Sanpower Group, the Chinese conglomerate with a portfolio that spans IT, finance, media, real estate and retail, is in advanced talks with House of Fraser, although the British department store retailer continues to lay the groundwork for an initial public offering.
This story first appeared in the March 31, 2014 issue of WWD. Subscribe Today.
Sanpower is said to have tabled a bid that values HoF at 450 million pounds, or $750 million at current exchange. The retailer has 61 stores in the U.K. and Ireland and annual sales of 1.2 billion pounds, or $2 billion.
A House of Fraser spokeswoman declined to comment on the news.
However, an industry source said that conversations between the two parties are “advanced, although nothing has been signed,” and added that a deal could happen very soon. The source stressed that an IPO could still be in the cards.
Sanpower is based in Nanjing, China, and run by its fouder, Yuan Yafei. It has two publicly listed subsidiaries, including Nanjing Xinjiekou Department Store Co. Ltd., which sells general merchandise including clothing. Its other holdings include China Newsweek and China Business Times. According to its Web site, the group owns or controls more than 100 companies and has a workforce of nearly 30,000.
Although House of Fraser has never actually confirmed its future plans, it is no secret in Britain that the retailer has been pursuing a dual-track strategy of readying for an IPO, and holding talks with potential buyers at the same time. Earlier this year, advanced talks with Galeries Lafayette broke down, and industry sources said an IPO was on track for this summer, with Rothschild handling the process.
Last December, sources told WWD that House of Fraser was looking for an enterprise value of up to 450 million pounds, and that both options — IPO or sale — were attractive.
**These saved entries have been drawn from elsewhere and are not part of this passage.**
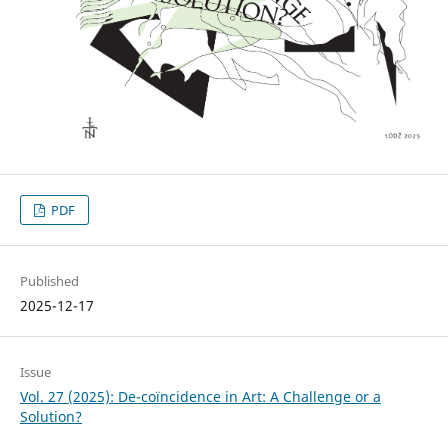
PDF
Published
2025-12-17
Issue
Vol. 27 (2025): De-coïncidence in Art: A Challenge or a
Solution?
Sources earlier this year said a bid from a Chinese company was possible, although noticing it had been tabled at that point. The Chinese see the potential to expand House of Fraser into China and also to have HoF advise Sanpower on how to upgrade its Chinese department stores.
News of the current talks was first reported on Sunday by The Sunday Times of London.
As reported, House of Fraser has been seeking to rationalize its fragmented shareholder base and seek new, strategic investors that will add value to the business and help it evolve as a multichannel retailer. The chain is looking to leverage its retail network and name abroad.
House of Fraser has also built up a successful e-commerce business, houseoffraser.co.uk and a houseoffraser.com concept store, a mobile Web site and mobile app, while click-and-collect has become a rapidly expanding distribution channel.
House of Fraser, which stocks fashion brands including Michael Kors, Tommy Hilfiger, Kenneth Cole, Alice by Temperley and Phase Eight, as well as Hermès, Gucci and other luxury labels in some of its flagships, has a broad shareholder base. Its chairman is Don McCarthy and his family holds nearly 20 percent of the company’s shares.
The management team is led by chief executive officer John King, who has turned the chain around and pushed hard into the digital space.
Around 49 percent of shares are still held by representatives of the failed Icelandic banks linked to HoF’s former owner Baugur, which went bust during the financial crisis. Other shareholders include British retailers Sir Tom Hunter and Kevin Stanford and Lloyds Bank.
If a deal were to go through, HoF would be the latest in a string of British fashion brands to be purchased by the Chinese. Two years ago, the Hong Kong-based YGM Trading, owner of Guy Laroche, purchased Aquascutum.
That same year Trinity Ltd., part of the Li & Fung Group, bought the Savile Row tailor Gieves & Hawkes in a deal valuing that company at $95.3 million. Trinity Ltd. also owns the British brand Kent & Curwen.
Last September, Fung Capital, the Hong Kong-based Fung family’s private investment vehicle that owns Hardy Amies and other luxury brands, purchased the Savile Row tailor Kilgour for an undisclosed sum.